(Beginning of EXTRACTED RECORDS)
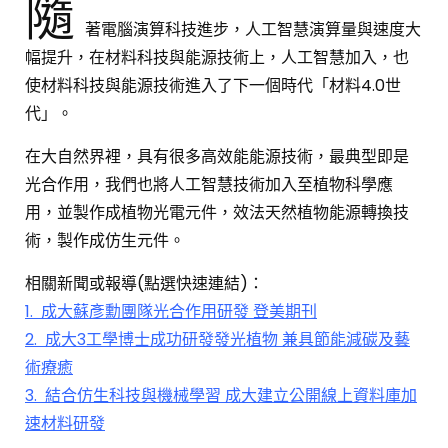
隨
著電腦演算科技進步，人工智慧演算量與速度大
幅提升，在材料科技與能源技術上，人工智慧加入，也
使材料科技與能源技術進入了下一個時代「材料4.0世
代」。
在大自然界裡，具有很多高效能能源技術，最典型即是
光合作用，我們也將人工智慧技術加入至植物科學應
用，並製作成植物光電元件，效法天然植物能源轉換技
術，製作成仿生元件。
相關新聞或報導(點選快速連結)：
1.
成大蘇彥勳團隊光合作用研發 登美期刊
2.
成大3工學博士成功研發發光植物 兼具節能減碳及藝
術療癒
3.
結合仿生科技與機械學習 成大建立公開線上資料庫加
速材料研發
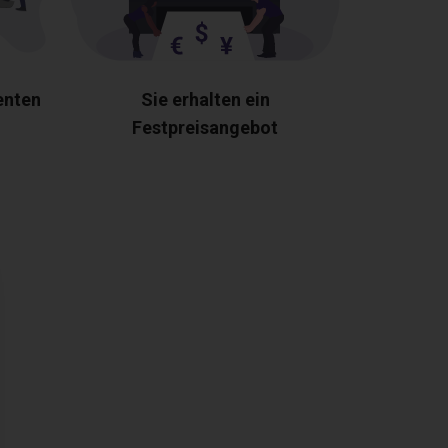
enten
Sie erhalten ein
Festpreisangebot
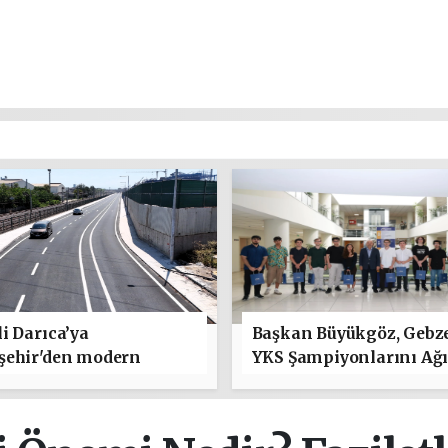
i Darıca’ya
Başkan Büyükgöz, Gebz
şehir'den modern
YKS Şampiyonlarını Ağı
 yatırımı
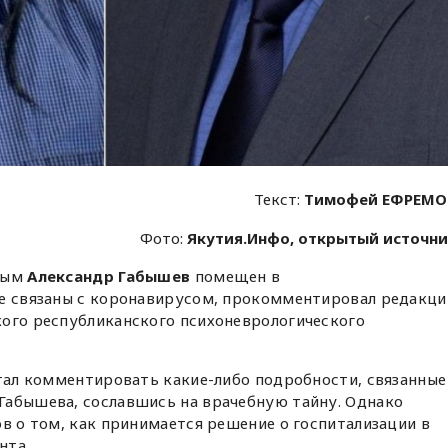
Текст:
Тимофей ЕФРЕМО
Фото:
Якутия.Инфо, открытый источн
орым
Александр Габышев
помещен в
не связаны с коронавирусом, прокомментировал редакци
кого республиканского психоневрологического
стал комментировать какие-либо подробности, связанные
Габышева, сославшись на врачебную тайну. Однако
ов о том, как принимается решение о госпитализации в
нта.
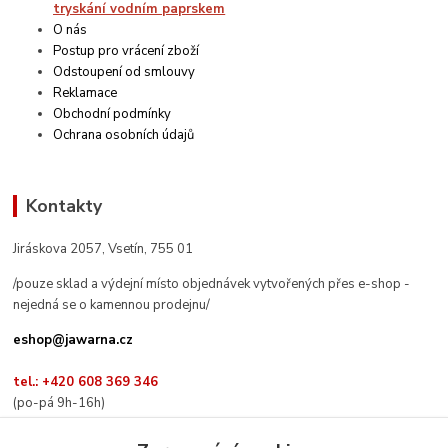
tryskání vodním paprskem
O nás
Postup pro vrácení zboží
Odstoupení od smlouvy
Reklamace
Obchodní podmínky
Ochrana osobních údajů
Kontakty
Jiráskova 2057, Vsetín, 755 01
/pouze sklad a výdejní místo objednávek vytvořených přes e-shop -
nejedná se o kamennou prodejnu/
eshop@jawarna.cz
tel.: +420 608 369 346
(po-pá 9h-16h)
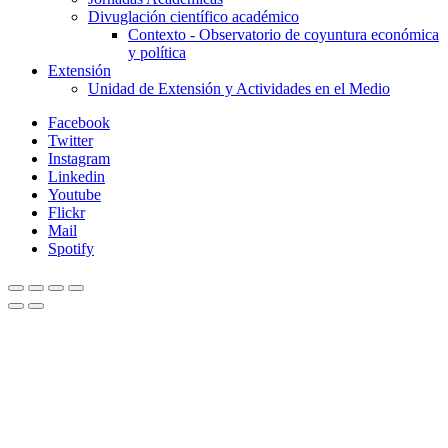
Divuglación científico académico
Contexto - Observatorio de coyuntura económica
y política
Extensión
Unidad de Extensión y Actividades en el Medio
Facebook
Twitter
Instagram
Linkedin
Youtube
Flickr
Mail
Spotify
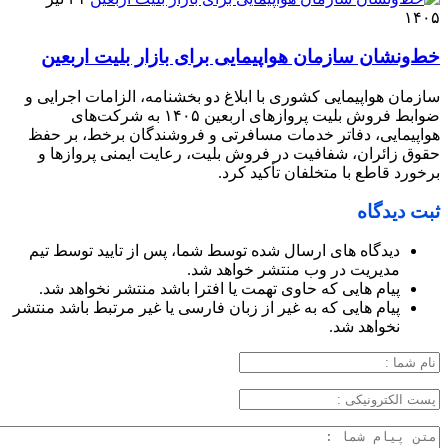
۱۴۰۵
خط‌ونشان سازمان هواپیمایی برای بازار بلیت اربعین
سازمان هواپیمایی کشوری با ابلاغ دو بخشنامه، الزامات اجرایی و
ضوابط فروش بلیت پروازهای اربعین ۱۴۰۵ به شرکت‌های
هواپیمایی، دفاتر خدمات مسافرتی و فروشندگان برخط، بر حفظ
حقوق زائران، شفافیت در فروش بلیت، رعایت ایمنی پروازها و
برخورد قاطع با متخلفان تأکید کرد.
ثبت دیدگاه
دیدگاه های ارسال شده توسط شما، پس از تایید توسط تیم
مدیریت در وب منتشر خواهد شد.
پیام هایی که حاوی تهمت یا افترا باشد منتشر نخواهد شد.
پیام هایی که به غیر از زبان فارسی یا غیر مرتبط باشد منتشر
نخواهد شد.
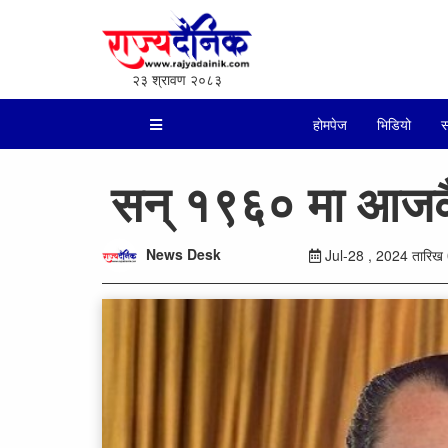
२३ श्रावण २०८३
होमपेज
भिडियो
स
सन् १९६० मा आजकै द
News Desk
Jul-28 , 2024 तारिख 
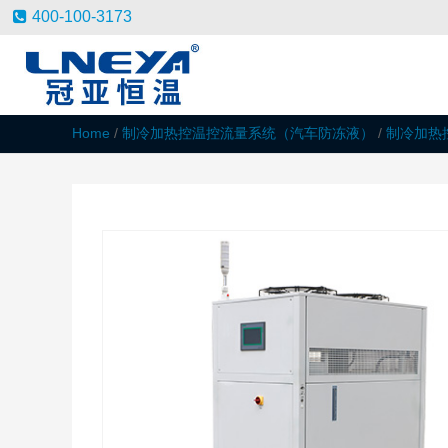
400-100-3173
Home
/
制冷加热控温控流量系统（汽车防冻液）
/
制冷加热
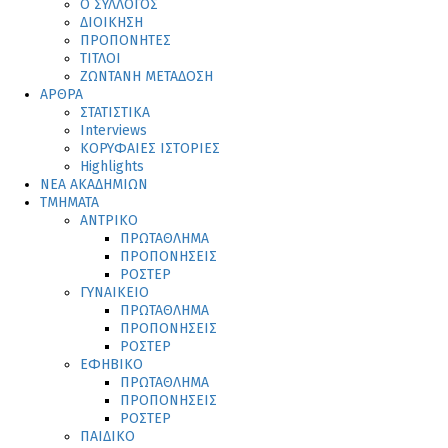
Ο ΣΥΛΛΟΓΟΣ
ΔΙΟΙΚΗΣΗ
ΠΡΟΠΟΝΗΤΕΣ
ΤΙΤΛΟΙ
ΖΩΝΤΑΝΗ ΜΕΤΑΔΟΣΗ
ΑΡΘΡΑ
ΣΤΑΤΙΣΤΙΚΑ
Interviews
ΚΟΡΥΦΑΙΕΣ ΙΣΤΟΡΙΕΣ
Highlights
ΝΕΑ ΑΚΑΔΗΜΙΩΝ
ΤΜΗΜΑΤΑ
ΑΝΤΡΙΚΟ
ΠΡΩΤΑΘΛΗΜΑ
ΠΡΟΠΟΝΗΣΕΙΣ
ΡΟΣΤΕΡ
ΓΥΝΑΙΚΕΙΟ
ΠΡΩΤΑΘΛΗΜΑ
ΠΡΟΠΟΝΗΣΕΙΣ
ΡΟΣΤΕΡ
ΕΦΗΒΙΚΟ
ΠΡΩΤΑΘΛΗΜΑ
ΠΡΟΠΟΝΗΣΕΙΣ
ΡΟΣΤΕΡ
ΠΑΙΔΙΚΟ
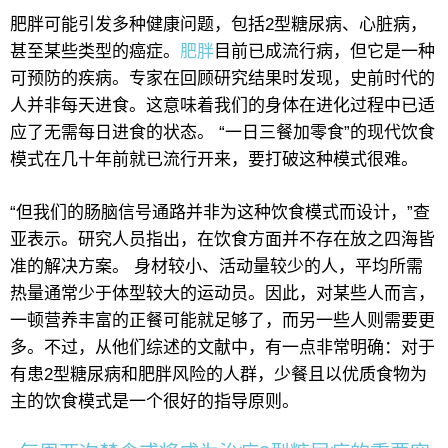
肥胖可能引发多种健康问题，包括2型糖尿病、心脏病，
甚至某些类型的癌症。
肥胖
目前已成流行病，但它是一种
可预防的疾病。专家在回顾研究结果时发现，史前时代的
人并非每天进食。这意味着我们的身体在进化过程中已适
应了无需每日进食的状态。 “一日三餐加零食”的现代饮食
模式在几十年前就已流行开来，要打破这种模式很难。
“但我们的肠脑信号通路并非为这种饮食模式而设计，”查
亚表示。研究人员指出，在饮食方面并不存在放之四海皆
准的解决方案。 身材较小、活动量较少的人，平均所需
热量通常少于体型较大的运动员。因此，对某些人而言，
一顿营养丰富的正餐可能就足够了，而另一些人则需要更
多。不过，从他们综述的文献中，有一点非常明确：对于
有患2型糖尿病和肥胖风险的人群，少餐且以优质食物为
主的饮食模式是一个很好的指导原则。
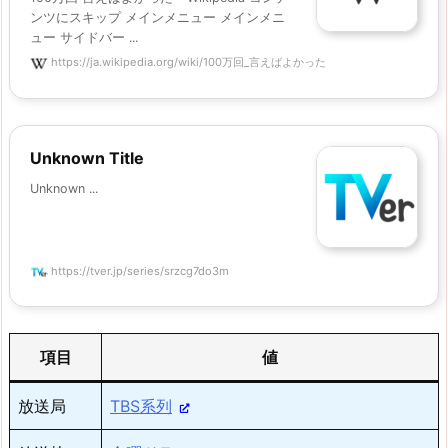
ンツにスキップ メインメニュー メインメニ
ュー サイドバー ...
https://ja.wikipedia.org/wiki/100万回_言えばよかった
Unknown Title
Unknown ...
https://tver.jp/series/srzcg7do3m
項目
値
放送局
TBS系列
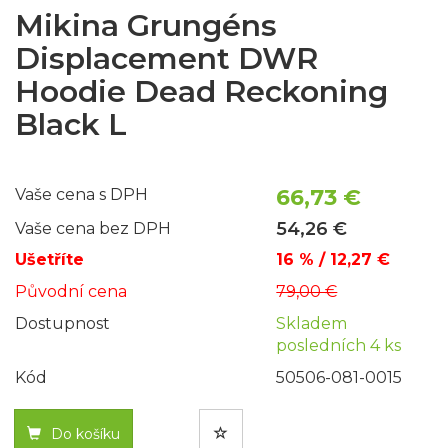
Mikina Grungéns
Displacement DWR
Hoodie Dead Reckoning
Black L
66,73 €
Vaše cena s DPH
54,26 €
Vaše cena bez DPH
Ušetříte
16 % / 12,27 €
Původní cena
79,00 €
Dostupnost
Skladem
posledních 4 ks
Kód
50506-081-0015
Do košíku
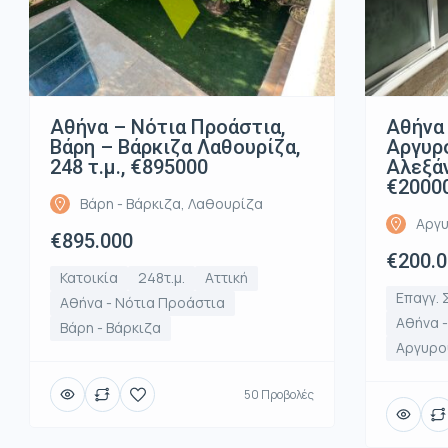
Αθήνα – Νότια Προάστια,
Αθήνα 
Βάρη – Βάρκιζα Λαθουρίζα,
Αργυρ
248 τ.μ., €895000
Αλεξάν
€2000
Βάρη - Βάρκιζα, Λαθουρίζα
Αργυ
€895.000
€200.
Κατοικία
248τ.μ.
Αττική
Επαγγ. 
Αθήνα - Νότια Προάστια
Αθήνα 
Βάρη - Βάρκιζα
Αργυρο
50 Προβολές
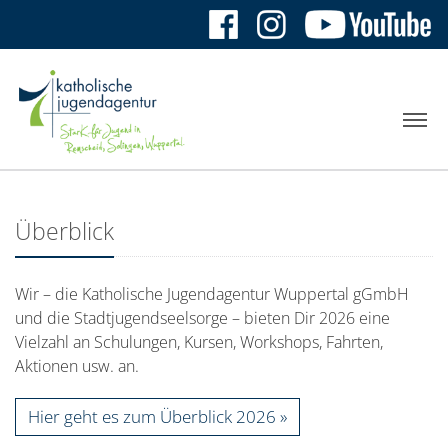
Überblick
Wir – die Katholische Jugendagentur Wuppertal gGmbH
und die Stadtjugendseelsorge – bieten Dir 2026 eine
Vielzahl an Schulungen, Kursen, Workshops, Fahrten,
Aktionen usw. an.
Hier geht es zum Überblick 2026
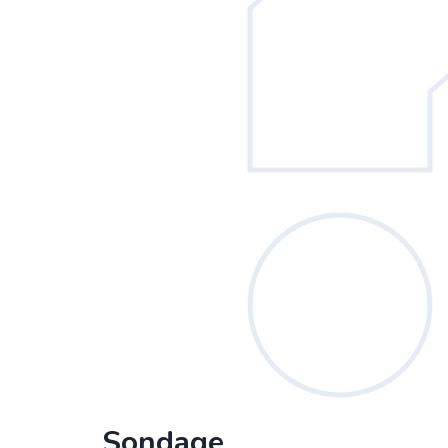
Sondage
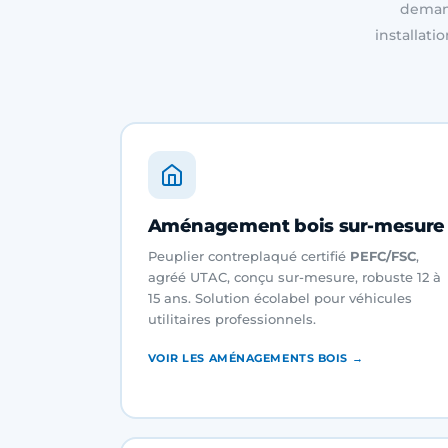
demand
installati
Aménagement bois sur-mesure
Peuplier contreplaqué certifié
PEFC/FSC
,
agréé UTAC, conçu sur-mesure, robuste 12 à
15 ans. Solution écolabel pour véhicules
utilitaires professionnels.
VOIR LES AMÉNAGEMENTS BOIS →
(End of EXTRACTED RECORDS)
§ **EXERCISE REQUIREMENTS**
From the records above, copy only the lines running from the line containing "在大自然界裡，具有很多高效能能源技術，最典型即是" to the line containing "sklad a výdejní", both ends included. Leave the pictures out.

§ **ANSWER TO THE EXERCISE**
在大自然界裡，具有很多高效能能源技術，最典型即是
光合作用，我們也將人工智慧技術加入至植物科學應
用，並製作成植物光電元件，效法天然植物能源轉換技
術，製作成仿生元件。
相關新聞或報導(點選快速連結)：
1.
成大蘇彥勳團隊光合作用研發 登美期刊
2.
成大3工學博士成功研發發光植物 兼具節能減碳及藝
術療癒
3.
結合仿生科技與機械學習 成大建立公開線上資料庫加
速材料研發
enten
Sie erhalten ein
Festpreisangebot
i Darıca’ya
Başkan Büyükgöz, Gebz
şehir'den modern
YKS Şampiyonlarını Ağı
 yatırımı
Текст:
Тимофей ЕФРЕМО
Фото:
Якутия.Инфо, открытый источн
орым
Александр Габышев
помещен в
не связаны с коронавирусом, прокомментировал редакци
кого республиканского психоневрологического
стал комментировать какие-либо подробности, связанные
Габышева, сославшись на врачебную тайну. Однако
ов о том, как принимается решение о госпитализации в
нта.
tryskání vodním paprskem
O nás
Postup pro vrácení zboží
Odstoupení od smlouvy
Reklamace
Obchodní podmínky
Ochrana osobních údajů
Kontakty
Jiráskova 2057, Vsetín, 755 01
/pouze sklad a výdejní místo objednávek vytvořených přes e-shop -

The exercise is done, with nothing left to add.